Sylvia May Davis was born on June 4, 1988. Davis is the daughter of Duncan and Kyungae Davis. They met while Duncan was administering vaccines in South Korea in the 1980s. Davis was raised in Goodland, Kansas, and later moved to Clay Center. She graduated from Clay Center Community High School in 2006. Davis later graduated from the University of Kansas with a bachelor's degree and from Harvard Law School in 2015.

==Career==
===Law work and clerkship (2015–2017)===
After graduating from Harvard, Mailman moved to Denver and worked for a law firm. She clerked in the Court of Appeals for the Tenth Circuit for Timothy Tymkovich from 2016 to 2017.

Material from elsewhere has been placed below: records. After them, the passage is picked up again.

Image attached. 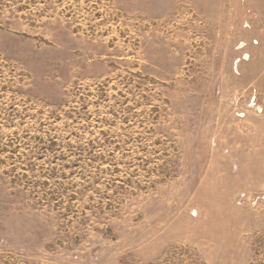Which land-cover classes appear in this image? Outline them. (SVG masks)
I'll use <instances>...</instances> for the list:
<instances>
[{
    "label": "rangeland",
    "instance_id": "obj_1",
    "mask_svg": "<svg viewBox=\"0 0 264 264\" xmlns=\"http://www.w3.org/2000/svg\"><path fill=\"white\" fill-rule=\"evenodd\" d=\"M0 264H264V0H0Z\"/></svg>",
    "mask_w": 264,
    "mask_h": 264
}]
</instances>
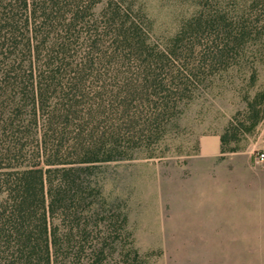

===Political advisorship (2017–2021)===
By April 2017, Davis had been named as an assistant staff secretary in the White House. That month, she was honored by the National Association of Asian Pacifics in Politics and Public Affairs in its "40 Under 40" list. By June 2018, Davis had been named special assistant to the president and associate staff secretary; that month, she was named deputy assistant to the president and deputy policy coordinator. In April 2019, The Washington Post reported that Davis had written an email to U.S. Customs and Border Protection, Immigration and Customs Enforcement, and Department of Homeland Security officials in November—amid an incoming caravan of migrants—discussing a proposal releasing migrants to sanctuary cities. Davis began working in the Office of White House Counsel prior to the COVID-19 pandemic. Emails released by the House Select Subcommittee on the Coronavirus Pandemic in April 2022 showed that Davis sought to remove guidance from the Centers for Disease Control and Prevention advising churches to hold religious services virtually in May 2020.

===Deputy solicitor general of Ohio (2021–2023)===
Davis resigned from her White House position in the days after the January 6 Capitol attack. By March 2021, she had begun serving as the deputy solicitor general of Ohio. That month, Davis had got engaged to David Mailman, a former professional baseball player. The two moved to Houston, got married in June, and had three children. May served as director of the Tenth Amendment Center for Ohio. She had left both roles by July 2023.

===Independent Women's Forum (2023–2025)===
In February 2021, Davis was named as a fellow of the Independent Women's Forum. She had become the group's senior legal fellow by April 2023 and—after serving as vice president of Restoring Integrity and Trust in Elections—was named as the director of the Independent Women's Law Center in January 2024. Mailman opposed president Joe Biden's revised Title IX rules that redefined gender identity and stated that the organization would sue the administration. She served as the head of RBG PAC, a super PAC that used over $20,000,000 donated by Elon Musk to run advertisements that targeted women between the ages of 18 and 45, seeking to associate Supreme Court justice Ruth Bader Ginsburg's stance on abortion with Donald Trump's stance.

===Senior policy strategist (January 2025–February 2026)===
On January 18, 2025, Mailman was named as deputy assistant to the president and senior policy strategist. According to The New York Times, she assisted the Trump administration in forming its education policy and encouraged attorney general Pam Bondi to prosecute doctors who perform gender-affirming surgeries using a law against genital mutilation. In May, CNN reported that several universities had privately began to negotiate with Mailman to avoid punitive action from the Trump administration. Mailman was involved in negotiations to secure settlement agreements with Columbia University, Brown University, Cornell University, Northwestern University, and Harvard University, among other schools.

===Post-government work (2026–present)===
On August 3, 2025, CBS News reported that Mailman had left the Trump administration two days prior to start her own government affairs firm. In February 2026, Mother Jones reported that she was continuing to negotiate on behalf of the Trump administration in its dispute with Harvard University.